- Brief: Your answer must hold only the lines below from the line containing "right elbow: (440, 346)" through the line containing "neck: (476, 346)", each reproduced exactly.

★ ★ ★ ★ ★

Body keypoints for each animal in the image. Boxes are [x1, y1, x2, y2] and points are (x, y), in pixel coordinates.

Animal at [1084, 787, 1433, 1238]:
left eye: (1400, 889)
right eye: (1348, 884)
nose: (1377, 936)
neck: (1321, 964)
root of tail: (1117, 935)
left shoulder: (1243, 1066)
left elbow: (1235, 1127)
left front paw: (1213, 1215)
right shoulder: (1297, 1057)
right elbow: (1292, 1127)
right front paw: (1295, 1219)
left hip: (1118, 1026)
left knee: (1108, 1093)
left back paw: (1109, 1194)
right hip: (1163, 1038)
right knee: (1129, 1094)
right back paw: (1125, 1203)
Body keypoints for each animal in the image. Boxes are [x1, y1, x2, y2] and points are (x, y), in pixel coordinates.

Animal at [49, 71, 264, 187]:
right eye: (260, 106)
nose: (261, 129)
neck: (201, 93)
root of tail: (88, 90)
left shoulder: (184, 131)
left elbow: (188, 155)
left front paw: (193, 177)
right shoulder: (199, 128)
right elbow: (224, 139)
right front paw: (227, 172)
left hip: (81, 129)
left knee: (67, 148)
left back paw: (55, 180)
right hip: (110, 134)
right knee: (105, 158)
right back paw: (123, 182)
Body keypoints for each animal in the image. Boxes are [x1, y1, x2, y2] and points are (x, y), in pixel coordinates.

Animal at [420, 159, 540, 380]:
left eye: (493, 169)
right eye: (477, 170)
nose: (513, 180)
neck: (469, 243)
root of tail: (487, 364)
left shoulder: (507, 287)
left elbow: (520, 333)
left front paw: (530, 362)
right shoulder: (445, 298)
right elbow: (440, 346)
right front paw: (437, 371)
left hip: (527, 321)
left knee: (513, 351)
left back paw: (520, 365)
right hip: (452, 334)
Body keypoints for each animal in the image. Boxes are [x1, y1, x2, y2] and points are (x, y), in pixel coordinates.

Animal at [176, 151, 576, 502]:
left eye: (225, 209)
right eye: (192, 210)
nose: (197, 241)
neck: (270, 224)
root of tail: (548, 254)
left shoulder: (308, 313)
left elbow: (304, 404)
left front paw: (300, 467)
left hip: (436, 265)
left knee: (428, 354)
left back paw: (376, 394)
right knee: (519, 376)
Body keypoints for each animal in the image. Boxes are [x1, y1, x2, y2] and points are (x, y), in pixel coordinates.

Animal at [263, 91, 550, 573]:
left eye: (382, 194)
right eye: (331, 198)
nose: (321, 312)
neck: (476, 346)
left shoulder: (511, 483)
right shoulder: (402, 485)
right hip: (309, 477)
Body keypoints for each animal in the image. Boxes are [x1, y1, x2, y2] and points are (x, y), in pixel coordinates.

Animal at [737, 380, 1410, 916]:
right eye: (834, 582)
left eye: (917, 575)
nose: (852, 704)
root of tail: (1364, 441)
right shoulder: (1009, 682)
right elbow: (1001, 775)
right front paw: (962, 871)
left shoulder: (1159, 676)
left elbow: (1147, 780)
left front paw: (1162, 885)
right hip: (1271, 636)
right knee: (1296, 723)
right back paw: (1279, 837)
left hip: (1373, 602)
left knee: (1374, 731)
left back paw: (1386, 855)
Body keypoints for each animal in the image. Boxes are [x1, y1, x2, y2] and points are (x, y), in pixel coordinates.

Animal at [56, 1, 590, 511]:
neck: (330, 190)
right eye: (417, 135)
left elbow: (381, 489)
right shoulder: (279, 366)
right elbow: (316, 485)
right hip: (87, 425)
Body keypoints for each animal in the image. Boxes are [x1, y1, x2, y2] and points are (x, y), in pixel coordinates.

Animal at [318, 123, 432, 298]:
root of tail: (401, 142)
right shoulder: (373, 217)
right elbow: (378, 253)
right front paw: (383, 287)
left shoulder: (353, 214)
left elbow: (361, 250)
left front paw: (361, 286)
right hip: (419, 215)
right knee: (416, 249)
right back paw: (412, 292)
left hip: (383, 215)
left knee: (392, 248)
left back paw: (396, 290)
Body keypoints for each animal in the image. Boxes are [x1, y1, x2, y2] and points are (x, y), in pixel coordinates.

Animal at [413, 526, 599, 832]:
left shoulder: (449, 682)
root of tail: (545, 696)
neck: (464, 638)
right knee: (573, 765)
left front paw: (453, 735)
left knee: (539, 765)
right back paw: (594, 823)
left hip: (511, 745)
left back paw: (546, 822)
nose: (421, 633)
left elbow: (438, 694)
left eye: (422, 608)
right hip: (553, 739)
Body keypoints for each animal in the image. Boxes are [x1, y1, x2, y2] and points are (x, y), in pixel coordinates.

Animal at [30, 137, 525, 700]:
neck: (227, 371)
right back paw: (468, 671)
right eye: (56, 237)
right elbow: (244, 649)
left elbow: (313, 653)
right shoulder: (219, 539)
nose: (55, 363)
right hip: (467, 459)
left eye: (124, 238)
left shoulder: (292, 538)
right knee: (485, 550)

★ ★ ★ ★ ★

- Exercise response:
right elbow: (440, 346)
right front paw: (437, 371)
left hip: (527, 321)
left knee: (513, 351)
left back paw: (520, 365)
right hip: (452, 334)
Body keypoints for each animal in the image. Boxes are [x1, y1, x2, y2] and points are (x, y), in pixel coordinates.

Animal at [176, 151, 576, 502]:
left eye: (225, 209)
right eye: (192, 210)
nose: (197, 241)
neck: (270, 224)
root of tail: (548, 254)
left shoulder: (308, 313)
left elbow: (304, 404)
left front paw: (300, 467)
left hip: (436, 265)
left knee: (428, 354)
left back paw: (376, 394)
right knee: (519, 376)
Body keypoints for each animal in the image. Boxes are [x1, y1, x2, y2] and points are (x, y), in pixel coordinates.

Animal at [263, 91, 550, 573]:
left eye: (382, 194)
right eye: (331, 198)
nose: (321, 312)
neck: (476, 346)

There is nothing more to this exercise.